What you have to do.
Work out how many lines of the material contain the string "with". Give only the number.

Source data
********
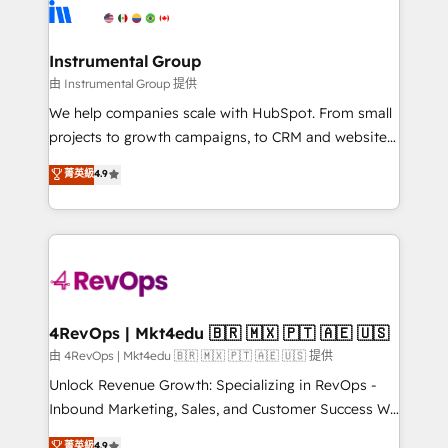
teams has worked with clients just like you Let’s
Elite Partners with 10+ years of HubSpot experience
explore whether S2 is the partner you’ve been
🤝HubSpot Premier Integration partner 🤝Google
looking for...and get your next big initiative moving!
Premier Partner 2023 🌟5 HubSpot Accreditations 🌟
Instrumental Group
Won HubSpot Theme Challenge 2021 🌟INBOUND’19
由 Instrumental Group 提供
HubSpot Rising Star Why us? Harnessing the full
We help companies scale with HubSpot. From small
potential of the powerful HubSpot CRM. ✔️A team of
projects to growth campaigns, to CRM and websites.
HubSpot experts backed by over 10+ years of
Hire an agency that's experienced in every inch of
菁英級
4.9
HubSpot experience ✔️Flexible pricing models —
HubSpot and willing to work hand-in-hand with your
Hourly-fee (assigned one Dedicated HubSpot
team to simplify the complex and build a better
Admin); Monthly-fee (HubSpot Admin + Project
experience for your team and customers.
Manager); and Fixed Project Cost (as per
requirement). ✔️Helped over 25,000+ customers so
far with our HubSpot solutions. ✔️Bespoke apps &
on-demand bundle services. Connect with us today!
4RevOps | Mkt4edu 🇧🇷 🇲🇽 🇵🇹 🇦🇪 🇺🇸
由 4RevOps | Mkt4edu 🇧🇷 🇲🇽 🇵🇹 🇦🇪 🇺🇸 提供
Unlock Revenue Growth: Specializing in RevOps -
Inbound Marketing, Sales, and Customer Success We
specialize in driving revenue growth for companies
菁英級
4.9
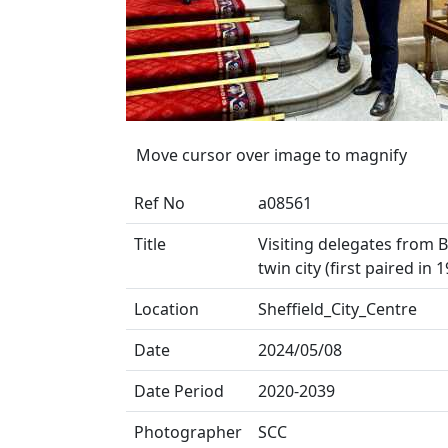
Move cursor over image to magnify
Ref No
a08561
Title
Visiting delegates from 
twin city (first paired in
Location
Sheffield_City_Centre
Date
2024/05/08
Date Period
2020-2039
Photographer
SCC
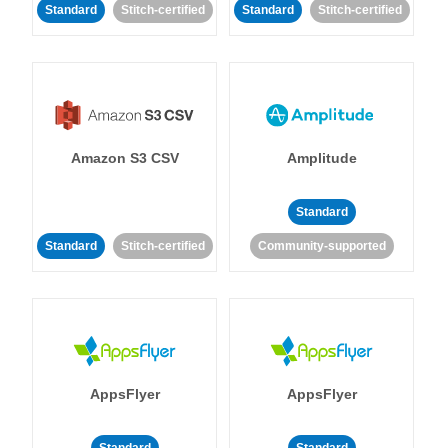
Standard
Stitch-certified
Standard
Stitch-certified
Amazon S3 CSV
Amplitude
Standard
Standard
Stitch-certified
Community-supported
AppsFlyer
AppsFlyer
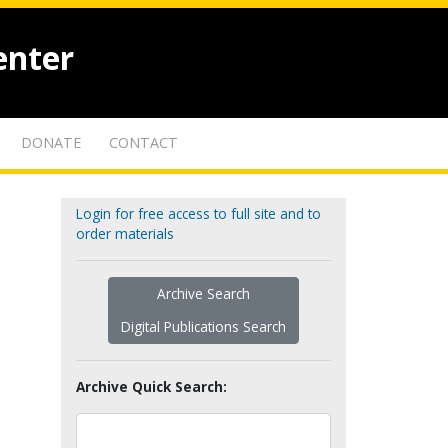
enter
DONATE
CONTACT
Login for free access to full site and to
order materials
Archive Search
Digital Publications Search
Archive Quick Search:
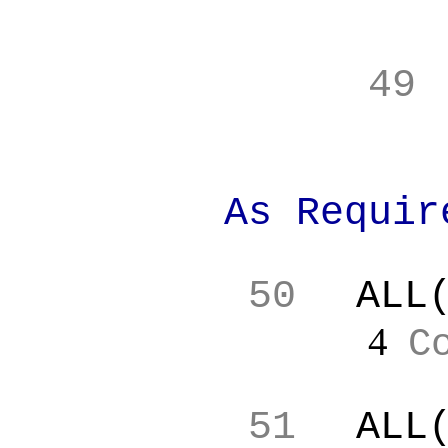
49
As Requir
50
ALL
4
C
51
ALL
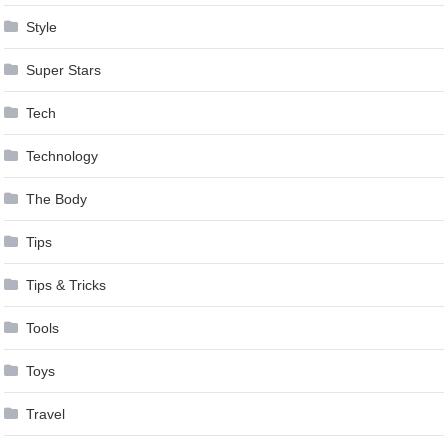
Style
Super Stars
Tech
Technology
The Body
Tips
Tips & Tricks
Tools
Toys
Travel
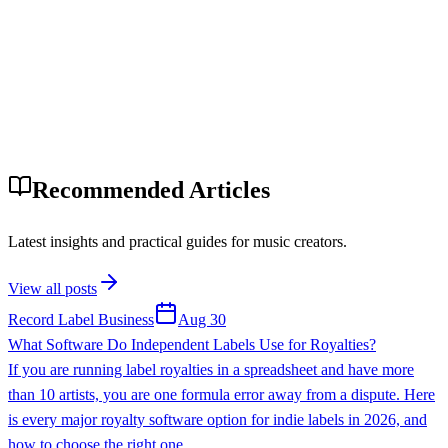
Recommended Articles
Latest insights and practical guides for music creators.
View all posts
Record Label Business
Aug 30
What Software Do Independent Labels Use for Royalties?
If you are running label royalties in a spreadsheet and have more
than 10 artists, you are one formula error away from a dispute. Here
is every major royalty software option for indie labels in 2026, and
how to choose the right one.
********
Written response.
6